A model illustrating the impact of TERC‘s template mutations on the synthesis of telomeric repeats in sample 1 harboring a 169482798 G>T mutation (A) and sample 2 harboring a 169482802 A>G (B).

Mechanistically, positions 1–5 of the TERC template sequence must basepair with the sequence transcribed from positions 7–11 to enable further elongation. Sample 1 had a mutation at position 6, which avoids this guide/template constraint (). Sample 2 had an alteration at position 10, which would necessitate a G:U pairing between the mutated telomeric repeat and the unmutated position 4 of TERC’s template sequence (). We hypothesize that in this case, wobble-base pairing allows for binding and priming of telomeric elongation [16, 17]. We also speculate that the presence of comutations associated with increased telomerase activity (pTERT and RAD21), played a role in incorporating mutated guide sequences into telomeric repeats.
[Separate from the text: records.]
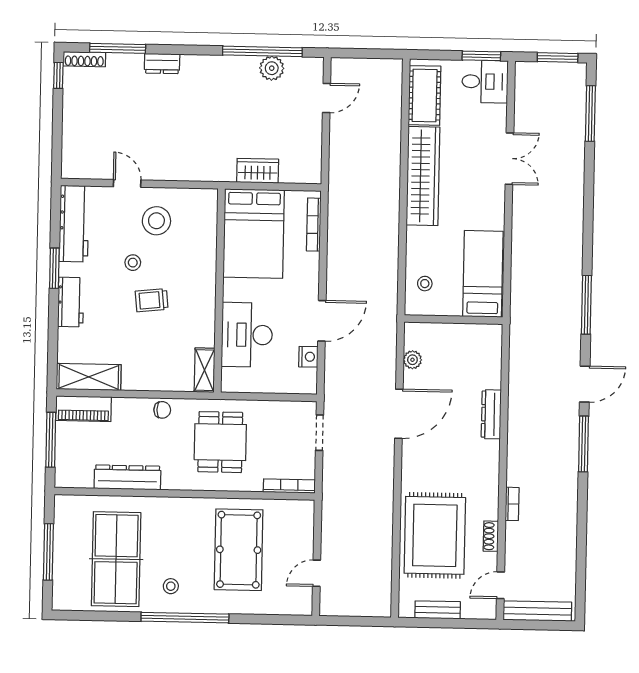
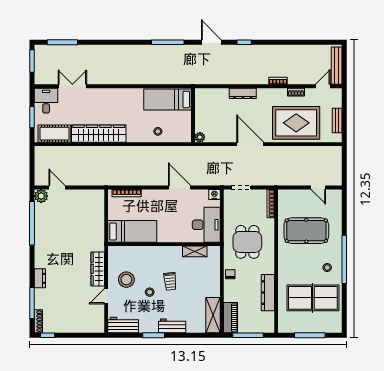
window: (481, 56) -> (32, 117), moved
plant: (272, 68) -> (41, 196), moved
double door: (509, 159) -> (72, 86), moved
wardrobe: (258, 171) -> (98, 269), moved, width x1.50
workbench: (74, 224) -> (123, 325), width x0.73
bed: (254, 234) -> (132, 231), width x0.67
bed: (483, 274) -> (168, 99), moved
wall: (453, 320) -> (193, 115), moved
desk: (247, 335) -> (206, 225), moved, turned -90
nightstand: (308, 357) -> (214, 195), moved
shelving: (205, 370) -> (195, 251), moved
door: (399, 414) -> (250, 144), moved
dresser: (491, 414) -> (243, 93), moved
dining table: (220, 442) -> (247, 242), turned 90
window: (583, 444) -> (244, 42), width x0.46
door: (500, 585) -> (323, 86), swing flipped

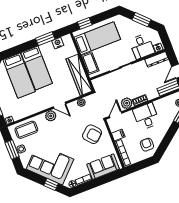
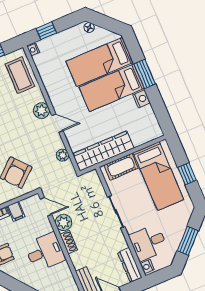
window: (85, 23) -> (187, 174), moved
window: (45, 39) -> (145, 74), moved
nightstand: (58, 43) -> (142, 99), moved
door: (60, 105) -> (57, 123), swing flipped

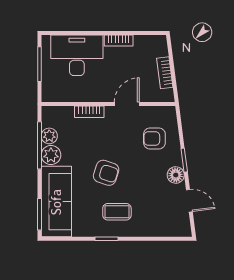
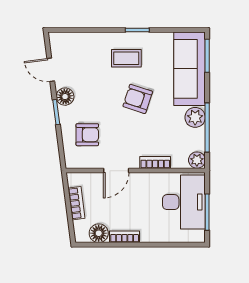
floor lamp: (143, 44) -> (99, 233), added
desk: (77, 55) -> (184, 202), moved, turned -90
plant: (49, 136) -> (197, 160), moved

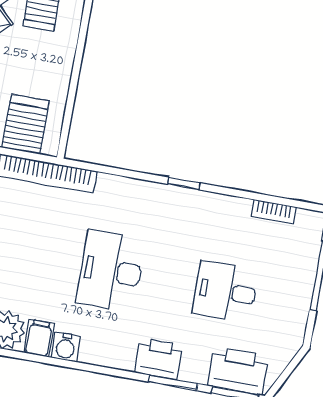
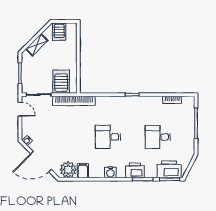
desk: (111, 271) -> (108, 137), width x0.73
water cooler: (66, 347) -> (110, 172), moved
In our dataset, the prevalence of TERC template mutations was quite low (0.04%). This is consistent with the observation that the expression of mutant template RNA in cancer cell lines negatively impacts cellular survival and proliferation [14, 18, 19]. Others have shown that mutated template sequence increases the sensitivity of cancer cell lines to a variety of chemotherapeutic drugs [20]. Similarly, in Saccharomyces cerevisiae and Tetrahymena thermophila, mutations of the template sequence resulted in mutated telomeres, but negatively impacted cell survival [21-23]. Our work demonstrates that mutations in the TERC template sequence exist in a small fraction of clinical tumor samples and rarely, this mutated template sequence can prime the synthesis of mutated telomeric repeats in clinical tumor samples.

Methods

Ethics approval and consent to participate

Approval for this study, including a waiver of informed consent and a HIPAA waiver of authorization, was obtained from the Western Institutional Review Board (Protocol No. 20152817). Consented data that can be released is included in the paper. Institutional review board approval of the study protocol was obtained prior to study conduct and included a waiver of informed consent.

Sample sequencing

The Foundation Medicine dataset consisted of specimens sequenced as a part of routine clinical care using a targeted next-generation sequencing assay as previously described (FoundationOne CDx) [24, 25]. The pathologic diagnosis of each case was first made in the referring center and was then confirmed in our facility (Foundation Medicine, Cambridge MA). All samples contained a minimum of 20% tumor nuclei. The samples were assayed by adaptor ligation hybrid capture, performed for all coding exons of 309 cancer‐related genes plus select introns from 34 genes frequently rearranged in cancer. Sequencing of captured libraries was performed using the Illumina sequencing platform to a mean exon coverage depth for targeted regions of >500X, and sequences were analyzed for genomic alterations by an automated pipeline.

Telomeric reads

For each sample, we generated a list of possible read sequences where the read exclusively consisted of TTAGGG repeats, except that the nucleotides mutated in TERC’s template were reflected in the repeat sequence.